Cloudinary 1 Oct 2021
The report, which analysed data from more than 670 global customer brands, revealed a substantial increase in images and video content publishing during the pandemic. For example, video views nearly doubled, and video bandwidth grew almost 140% in Q2 2020, when the pandemic first began.

From January 2019 and through the pandemic, video requests on the Cloudinary platform doubled from 6.8% to 12.79%. And while managing video was far more complex than managing images, there are fewer video codecs than image codecs to handle. Among the brands in the study, the h264 video codec is the clear winner with an adoption rate of more than 98%, however other formats were found to be slowly gaining momentum.

Cloudinary also looked at differences between mobile versus desktop delivery.
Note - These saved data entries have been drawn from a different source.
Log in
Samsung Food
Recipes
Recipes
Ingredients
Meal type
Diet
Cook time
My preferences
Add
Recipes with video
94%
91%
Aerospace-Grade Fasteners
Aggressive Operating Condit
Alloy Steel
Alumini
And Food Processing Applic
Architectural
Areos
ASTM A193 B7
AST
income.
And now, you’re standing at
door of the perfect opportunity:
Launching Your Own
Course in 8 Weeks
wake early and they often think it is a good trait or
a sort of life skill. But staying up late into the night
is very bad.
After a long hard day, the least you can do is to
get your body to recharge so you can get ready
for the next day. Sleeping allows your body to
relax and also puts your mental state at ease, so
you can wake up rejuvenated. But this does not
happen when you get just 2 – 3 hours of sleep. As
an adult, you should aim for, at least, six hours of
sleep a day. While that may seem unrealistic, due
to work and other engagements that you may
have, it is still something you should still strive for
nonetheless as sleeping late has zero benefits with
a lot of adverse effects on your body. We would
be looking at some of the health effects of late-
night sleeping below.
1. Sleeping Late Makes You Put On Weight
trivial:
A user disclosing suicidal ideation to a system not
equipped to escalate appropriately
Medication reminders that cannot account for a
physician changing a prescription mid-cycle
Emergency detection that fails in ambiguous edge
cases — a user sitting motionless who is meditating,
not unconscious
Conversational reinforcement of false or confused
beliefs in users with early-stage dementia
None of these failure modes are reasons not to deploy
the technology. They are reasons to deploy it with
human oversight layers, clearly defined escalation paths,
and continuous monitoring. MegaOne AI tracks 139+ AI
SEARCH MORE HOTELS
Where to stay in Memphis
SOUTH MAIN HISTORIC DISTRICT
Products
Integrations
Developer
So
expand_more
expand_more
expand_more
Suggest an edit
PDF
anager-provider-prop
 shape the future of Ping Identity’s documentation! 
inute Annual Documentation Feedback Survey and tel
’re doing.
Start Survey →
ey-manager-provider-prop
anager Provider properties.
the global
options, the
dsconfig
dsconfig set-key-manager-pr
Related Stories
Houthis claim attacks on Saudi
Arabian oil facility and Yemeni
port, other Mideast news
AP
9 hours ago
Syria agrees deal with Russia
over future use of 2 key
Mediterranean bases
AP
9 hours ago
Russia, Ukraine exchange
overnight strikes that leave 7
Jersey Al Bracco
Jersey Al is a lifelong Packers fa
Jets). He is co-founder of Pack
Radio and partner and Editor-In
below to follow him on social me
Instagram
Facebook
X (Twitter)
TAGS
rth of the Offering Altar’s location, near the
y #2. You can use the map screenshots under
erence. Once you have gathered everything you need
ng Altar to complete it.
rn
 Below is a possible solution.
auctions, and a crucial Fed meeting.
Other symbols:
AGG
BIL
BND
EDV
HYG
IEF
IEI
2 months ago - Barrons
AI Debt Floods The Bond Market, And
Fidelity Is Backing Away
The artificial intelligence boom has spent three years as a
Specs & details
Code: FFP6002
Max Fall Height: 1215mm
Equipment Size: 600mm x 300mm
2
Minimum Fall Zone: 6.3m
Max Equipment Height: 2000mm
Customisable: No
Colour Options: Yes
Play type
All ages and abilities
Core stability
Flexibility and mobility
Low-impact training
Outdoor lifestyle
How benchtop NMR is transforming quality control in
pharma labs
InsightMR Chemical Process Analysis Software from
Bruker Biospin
The data showed that the h264 (21%) and HEVC (20%) formats are delivered much more often to mobile web browsers than VP9 files, which were mainly delivered to desktop browsers (29%).

Even though it acknowledged that managing video codecs could be complex, Cloudinary said this had not stopped brands from managing and transforming more video content than ever before. The report’s heaviest video users were transforming their video assets 17 times on average, not too far behind the heaviest image users which transformed their images 20 times on average.

“Our extensive data tells a clear story that visual media usage continues to grow and was influenced greatly by the pandemic,” said Tal Lev-Ami, co-founder and CTO, Cloudinary commenting on the State of Visual Media report. “However, it also shows that brands in many industries stand to benefit by taking advantage of new tools and technologies to optimise images and video and deliver exceptional ‘visual-first’ user experiences. As we gradually return to a new post-pandemic reality, fast and flawless visual content will remain critically important for communication and commerce alike.”